* [Problem statement]:
Return every line in the rows below that contains the string "powered". Case counts.

* [Saved entries]:
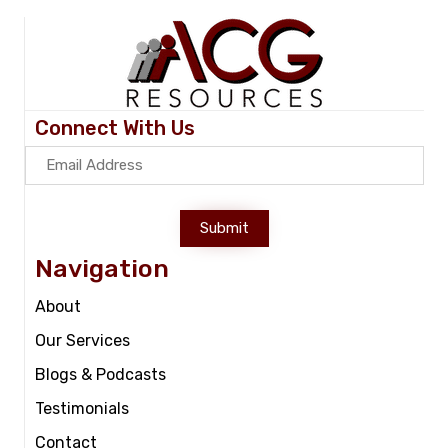
Connect With Us
Submit
Navigation
About
Our Services
Blogs & Podcasts
Testimonials
Contact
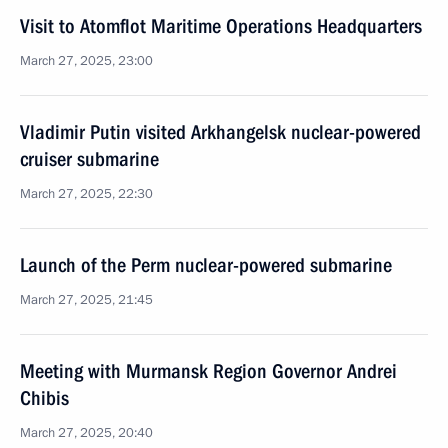
Visit to Atomflot Maritime Operations Headquarters
March 27, 2025, 23:00
Vladimir Putin visited Arkhangelsk nuclear-powered
cruiser submarine
March 27, 2025, 22:30
Launch of the Perm nuclear-powered submarine
March 27, 2025, 21:45
Meeting with Murmansk Region Governor Andrei
Chibis
March 27, 2025, 20:40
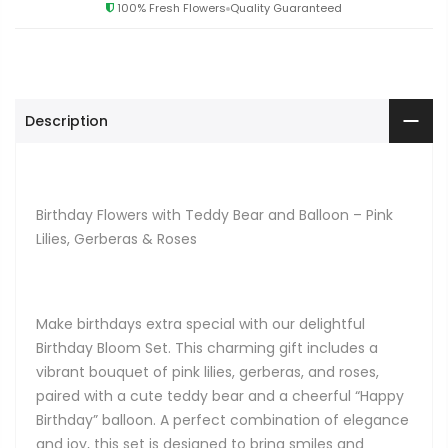
100% Fresh Flowers
Quality Guaranteed
Description
Birthday Flowers with Teddy Bear and Balloon – Pink
Lilies, Gerberas & Roses
Make birthdays extra special with our delightful
Birthday Bloom Set. This charming gift includes a
vibrant bouquet of pink lilies, gerberas, and roses,
paired with a cute teddy bear and a cheerful “Happy
Birthday” balloon. A perfect combination of elegance
and joy, this set is designed to bring smiles and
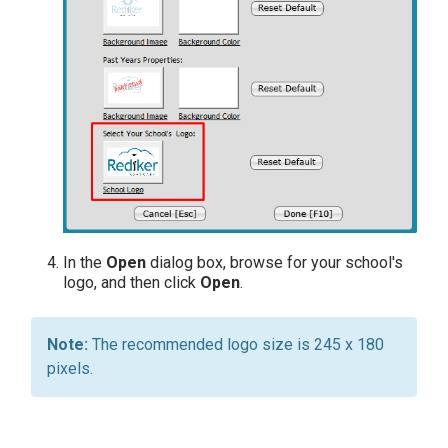
In the
Open
dialog box, browse for your school's
logo, and then click
Open
.
The recommended logo size is 245 x 180
pixels.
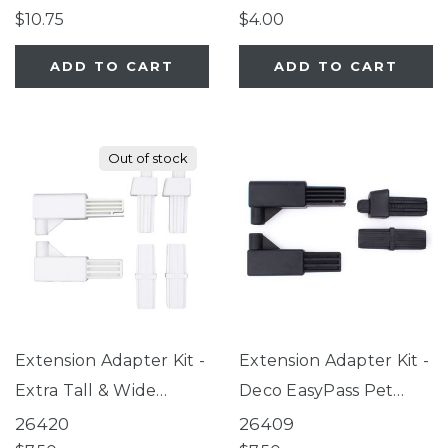
Gate Series 2,
$10.75
$4.00
ClearPath Pet Gate
ADD TO CART
ADD TO CART
Out of stock
Extension Adapter Kit -
Extension Adapter Kit -
Extra Tall & Wide
Deco EasyPass Pet
EasyPass Pet Gate,
Gate
26420
26409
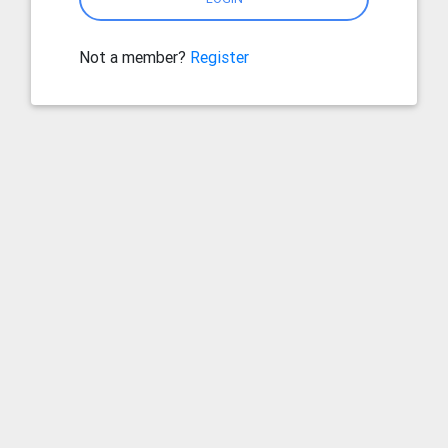
Not a member?
Register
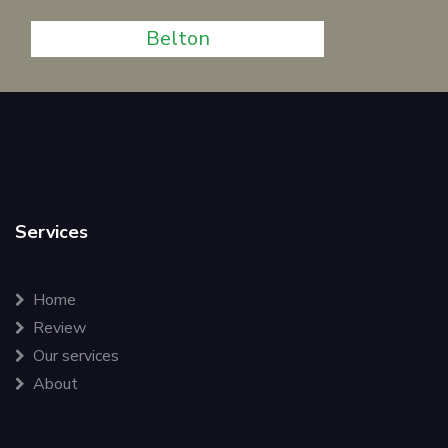
Belton
Services
Home
Review
Our services
About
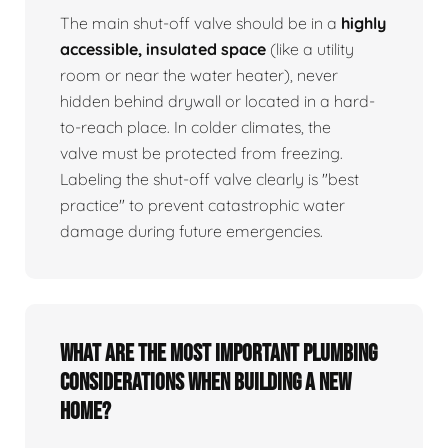
The main shut-off valve should be in a
highly
accessible, insulated space
(like a utility
room or near the water heater), never
hidden behind drywall or located in a hard-
to-reach place. In colder climates, the
valve must be protected from freezing.
Labeling the shut-off valve clearly is "best
practice" to prevent catastrophic water
damage during future emergencies.
What are the most important plumbing
considerations when building a new
home?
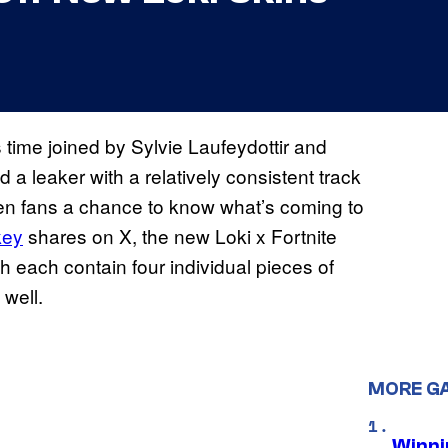
s time joined by Sylvie Laufeydottir and
d a leaker with a relatively consistent track
iven fans a chance to know what’s coming to
key
shares on X, the new Loki x Fortnite
h each contain four individual pieces of
 well.
MORE G
Winni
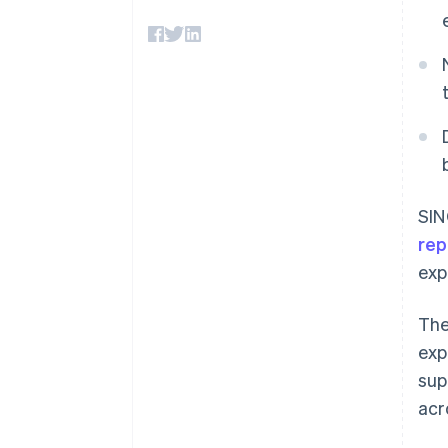
Accelerated checkout
Financial Connections
Linked financial account data
SIN
rep
exp
The
exp
sup
acr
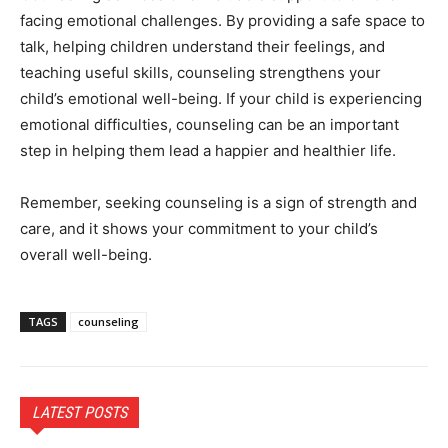
facing emotional challenges. By providing a safe space to
talk, helping children understand their feelings, and
teaching useful skills, counseling strengthens your
child’s emotional well-being. If your child is experiencing
emotional difficulties, counseling can be an important
step in helping them lead a happier and healthier life.
Remember, seeking counseling is a sign of strength and
care, and it shows your commitment to your child’s
overall well-being.
TAGS
counseling
LATEST POSTS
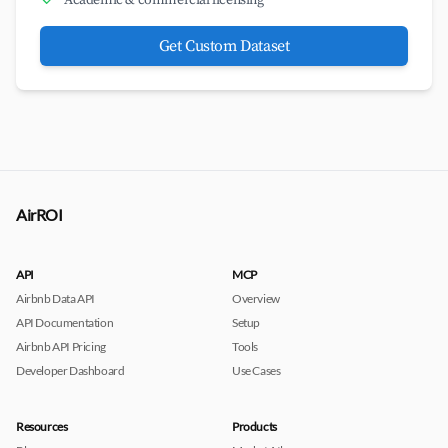
Academic & commercial licensing
Get Custom Dataset
AirROI
API
MCP
Airbnb Data API
Overview
API Documentation
Setup
Airbnb API Pricing
Tools
Developer Dashboard
Use Cases
Resources
Products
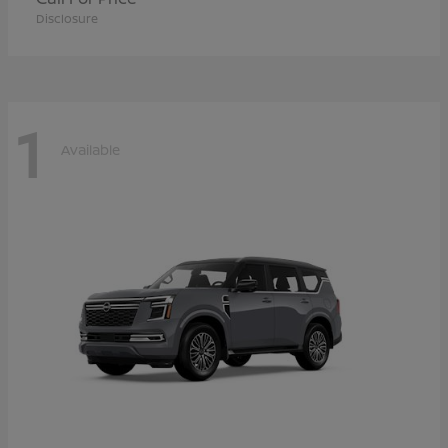
Disclosure
1
Available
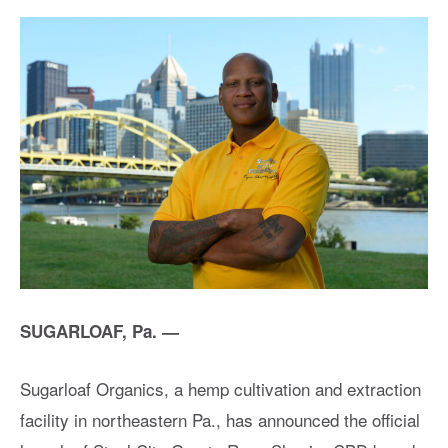
SUGARLOAF, Pa. —
Sugarloaf Organics, a hemp cultivation and extraction
facility in northeastern Pa., has announced the official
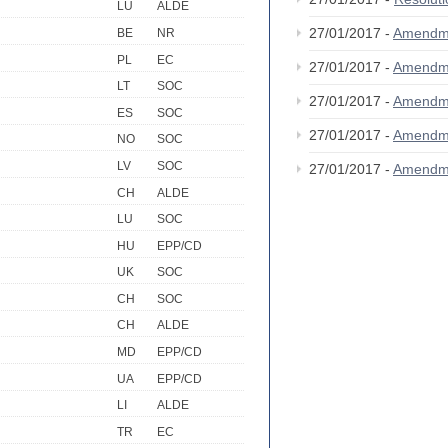
LU
ALDE
27/01/2017 -
Amendm
BE
NR
PL
EC
27/01/2017 -
Amendm
LT
SOC
27/01/2017 -
Amendm
ES
SOC
27/01/2017 -
Amendm
NO
SOC
LV
SOC
27/01/2017 -
Amendm
CH
ALDE
LU
SOC
HU
EPP/CD
UK
SOC
CH
SOC
CH
ALDE
MD
EPP/CD
UA
EPP/CD
LI
ALDE
TR
EC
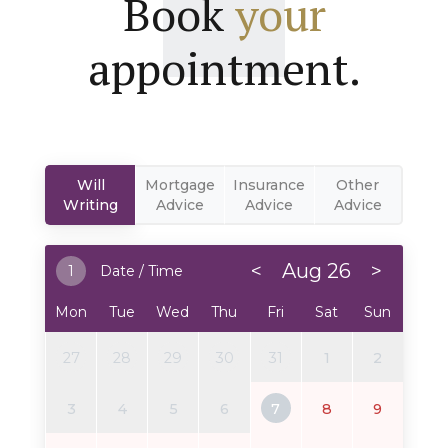
Book
your
appointment.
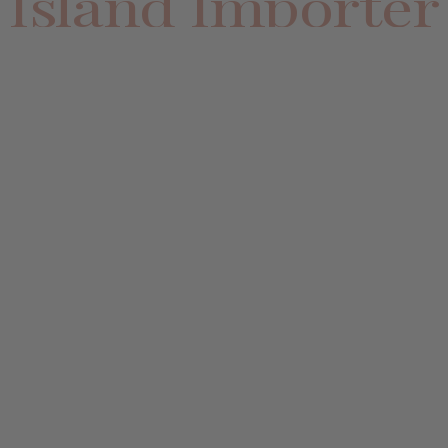
Island Importer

* [Answer area]:
Vladimir Putin visited Arkhangelsk nuclear-powered
Launch of the Perm nuclear-powered submarine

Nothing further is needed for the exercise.